"Godzilla" Review
© 1998 Fontaine L.
- spoilers -

"We could be heroes for just one day."

I shoulda seen it coming, knowing that "Godzilla" came from the same people who gave us "Independence Day" -- a movie I actually enjoyed and continue to enjoy during every sitting. "Godzilla" parallels ID4 in many ways, though the former is just a bit more over-the-top and less believable (um yeah, I am comparing space aliens to mutant lizards, so what :p).

The beginning is promising - a grainy documentary-type sequence complete with ominous foreshadowing, innocent lizards glaring at nuclear test explosions. Cute. Next we go swing around the standard circle, getting introduced to the main characters. There's the unlikely hero, Matthew Broderick, whose character Nick Tatopoulos seems like a carbon copy of the innocent and vulnerable protagonist in "Addicted To Love" (charming, but I'd like to see some difference here); his love interest Maria Pitillo (Audrey Timmonds), a no less naive and doe-eyed wannabe TV reporter in New York City (I don't know whether I should attribute her convincing portrayal of the inexperienced and flimsy reporter to good acting or simply similarity in character). We have your prototypical military people rushing around displaying impressive weapons and getting kicked and tossed around, a rival French team lead by Jean Reno (Philippe Roche), and a mayor-advisor duo who were there mainly to poke fun at Siskel & Ebert. The only two performances I really enjoyed were that of Hank Azaria's (Animal) and the nimble Godzilla himself, who dodges sniper bullets, torpedoes, fish traps, and missiles like he does that everyday.
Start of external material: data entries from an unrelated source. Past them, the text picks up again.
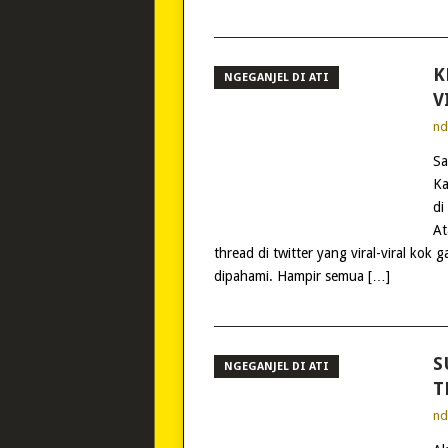
K
NGEGANJEL DI ATI
V
n
Sa
Ka
di
At
thread di twitter yang viral-viral ko
dipahami. Hampir semua […]
S
NGEGANJEL DI ATI
T
n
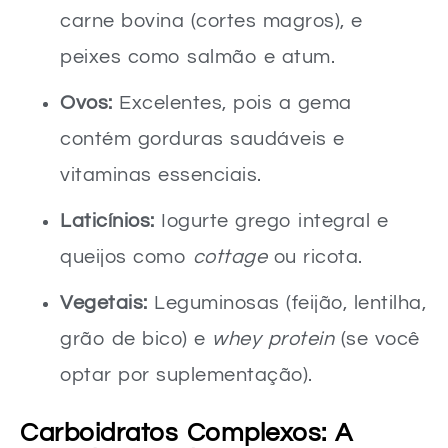
carne bovina (cortes magros), e
peixes como salmão e atum.
Ovos:
Excelentes, pois a gema
contém gorduras saudáveis e
vitaminas essenciais.
Laticínios:
Iogurte grego integral e
queijos como
cottage
ou ricota.
Vegetais:
Leguminosas (feijão, lentilha,
grão de bico) e
whey protein
(se você
optar por suplementação).
Carboidratos Complexos: A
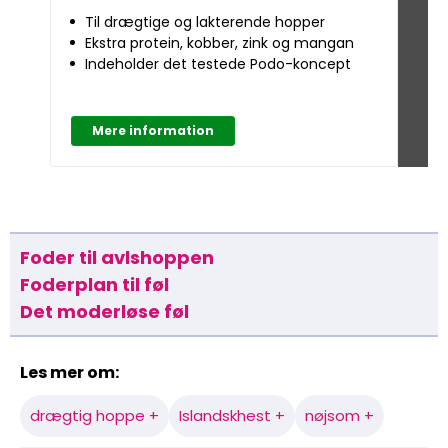
Til drægtige og lakterende hopper
Ti
Ekstra protein, kobber, zink og mangan
M
Indeholder det testede Podo-koncept
5
Mere information
M
Foder til avlshoppen
Foderplan til føl
Det moderløse føl
Les mer om:
drægtig hoppe +
Islandskhest +
nøjsom +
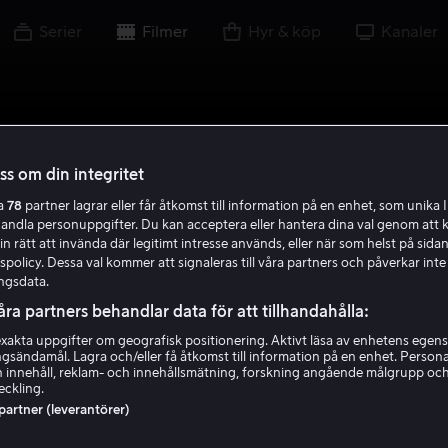
Serier
Filmer
Hyr & köp
Kanaler
oss om din integritet
ra
78
partner lagrar eller får åtkomst till information på en enhet, som unika I
handla personuppgifter. Du kan acceptera eller hantera dina val genom att k
in rätt att invända där legitimt intresse används, eller när som helst på sidan
policy. Dessa val kommer att signaleras till våra partners och påverkar inte
ngsdata.
åra partners behandlar data för att tillhandahålla:
akta uppgifter om geografisk positionering. Aktivt läsa av enhetens egens
ingsändamål. Lagra och/eller få åtkomst till information på en enhet. Perso
 innehåll, reklam- och innehållsmätning, forskning angående målgrupp oc
eckling.
 partner (leverantörer)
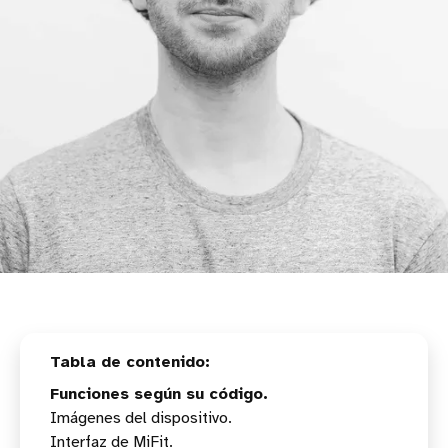
Funciones según su código.
Imágenes del dispositivo.
Interfaz de MiFit.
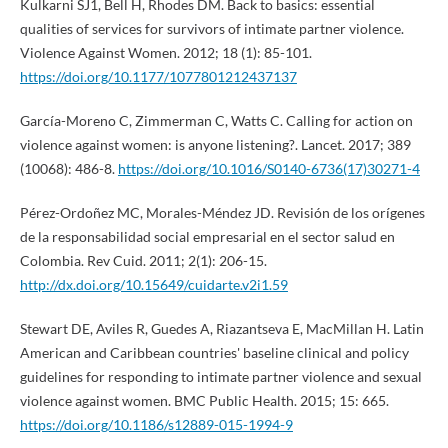
Kulkarni SJ1, Bell H, Rhodes DM. Back to basics: essential
qualities of services for survivors of intimate partner violence.
Violence Against Women. 2012; 18 (1): 85-101.
https://doi.org/10.1177/1077801212437137
García-Moreno C, Zimmerman C, Watts C. Calling for action on
violence against women: is anyone listening?. Lancet. 2017; 389
(10068): 486-8.
https://doi.org/10.1016/S0140-6736(17)30271-4
Pérez-Ordoñez MC, Morales-Méndez JD. Revisión de los orígenes
de la responsabilidad social empresarial en el sector salud en
Colombia. Rev Cuid. 2011; 2(1): 206-15.
http://dx.doi.org/10.15649/cuidarte.v2i1.59
Stewart DE, Aviles R, Guedes A, Riazantseva E, MacMillan H. Latin
American and Caribbean countries' baseline clinical and policy
guidelines for responding to intimate partner violence and sexual
violence against women. BMC Public Health. 2015; 15: 665.
https://doi.org/10.1186/s12889-015-1994-9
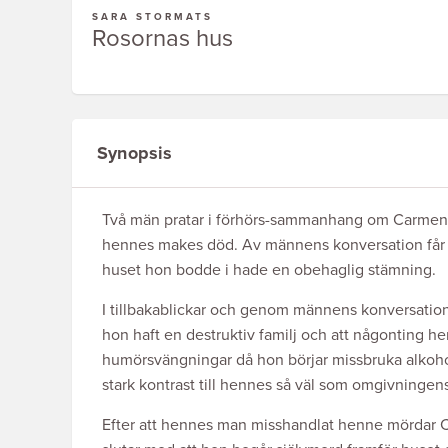
SARA STORMATS
Rosornas hus
Synopsis
Två män pratar i förhörs-sammanhang om Carmen, 
hennes makes död. Av männens konversation får man
huset hon bodde i hade en obehaglig stämning.
I tillbakablickar och genom männens konversation f
hon haft en destruktiv familj och att någonting h
humörsvängningar då hon börjar missbruka alkohol
stark kontrast till hennes så väl som omgivningens
Efter att hennes man misshandlat henne mördar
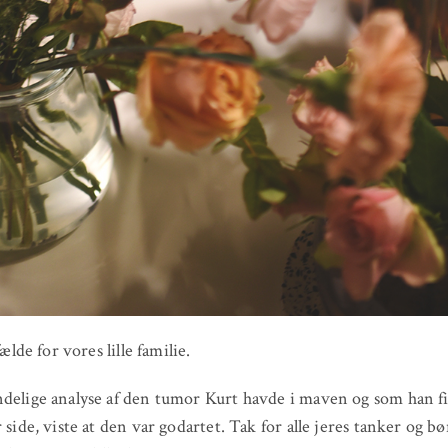
lfælde for vores lille familie.
delige analyse af den tumor Kurt havde i maven og som han fi
r side, viste at den var godartet. Tak for alle jeres tanker og b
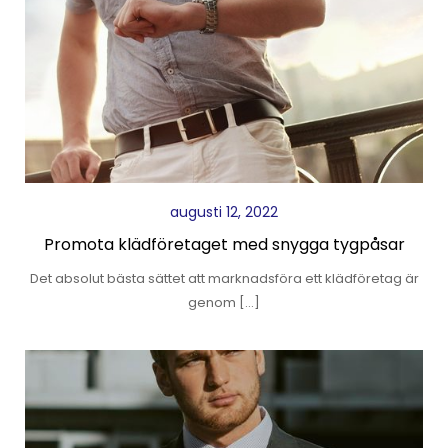
augusti 12, 2022
Promota klädföretaget med snygga tygpåsar
Det absolut bästa sättet att marknadsföra ett klädföretag är
genom […]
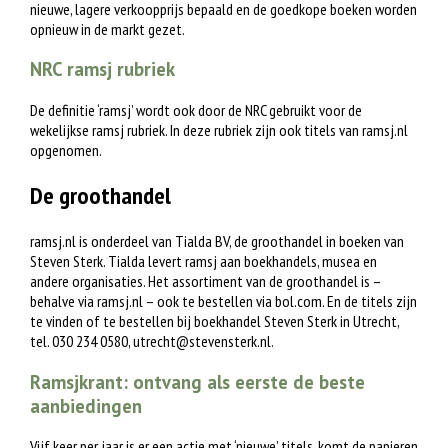
nieuwe, lagere verkoopprijs bepaald en de goedkope boeken worden
opnieuw in de markt gezet.
NRC ramsj rubriek
De definitie ‘ramsj’ wordt ook door de NRC gebruikt voor de
wekelijkse ramsj rubriek. In deze rubriek zijn ook titels van ramsj.nl
opgenomen.
De groothandel
ramsj.nl is onderdeel van Tialda BV, de groothandel in boeken van
Steven Sterk. Tialda levert ramsj aan boekhandels, musea en
andere organisaties. Het assortiment van de groothandel is –
behalve via ramsj.nl – ook te bestellen via bol.com. En de titels zijn
te vinden of te bestellen bij boekhandel Steven Sterk in Utrecht,
tel. 030 234 0580,
utrecht@stevensterk.nl
.
Ramsjkrant: ontvang als eerste de beste
aanbiedingen
Vijf keer per jaar is er een actie met ‘nieuwe’ titels, komt de papieren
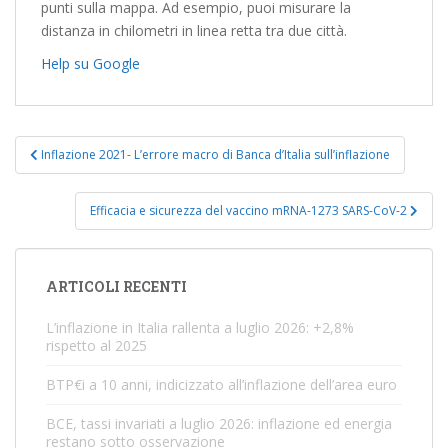
punti sulla mappa. Ad esempio, puoi misurare la
distanza in chilometri in linea retta tra due città.
Help su Google
N
Inflazione 2021- L’errore macro di Banca d’Italia sull’inflazione
a
v
Efficacia e sicurezza del vaccino mRNA-1273 SARS-CoV-2
i
g
a
ARTICOLI RECENTI
z
i
L’inflazione in Italia rallenta a luglio 2026: +2,8%
rispetto al 2025
o
n
BTP€i a 10 anni, indicizzato all’inflazione dell’area euro
e
BCE, tassi invariati a luglio 2026: inflazione ed energia
a
restano sotto osservazione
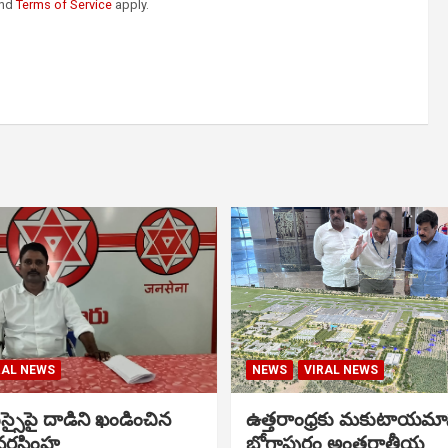
nd
Terms of Service
apply.
RAL NEWS
NEWS
VIRAL NEWS
సైపై దాడిని ఖండించిన
ఉత్తరాంధ్రకు మకుటాయమ
నరసింహ
భోగాపురం అంతర్జాతీయ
Characters that are interesting enough.

Of course we are all there to see Godzilla, and the producers tease us around a bit in the beginning by showing bits and pieces of ole Zilla, then having him disappear for half of the movie, directing our attention towards plot development - only the plot doesn't really go anywhere, and at the end we're seeing too much of the same ridiculous Hollywood formula again. A "filler plot" remedied by great special effects. By the last 30 minutes of the movie I got a bit tired seeing Zilla running through the same old New York City streets (yes, the same streets) and Matthew and team running around under Madison Square Garden. The movie does have its thrilling moments - sweeping shots of New York City in its full post-destruction glamour (yup, we've seen it all before in "Independence Day," "Deep Impact," etc etc), not to mention the Godzilla clan, works of arts by themselves. Of course this being Hollywood film-making at its best, we must toss in a few unbelievable jaw-dropping moments, just for fun's sake, because we know it can't happen in real life. The scenes were Zilla grapples with Brooklyn Bridge and gets up close and personal with Broderick are precious, and I mean it. Godzilla, as I mentioned, is the true star of the film (in case you couldn't tell from the title), and I'll admit it is fun watching giant lizards frolic in New York City. Wrap it all up with a let's-all--kiss, all humanity rejoice, ID4 type ending and it's nothing I didn't expect from the beginning. I was actually surprised by the better plot after that other lizard flick, "The Lost World." More "Men In Black" than "Independence Day," "Godzilla" is like an oreo cookie - fun, tasty, not nutritious.

Well, at least we'll always have CGI.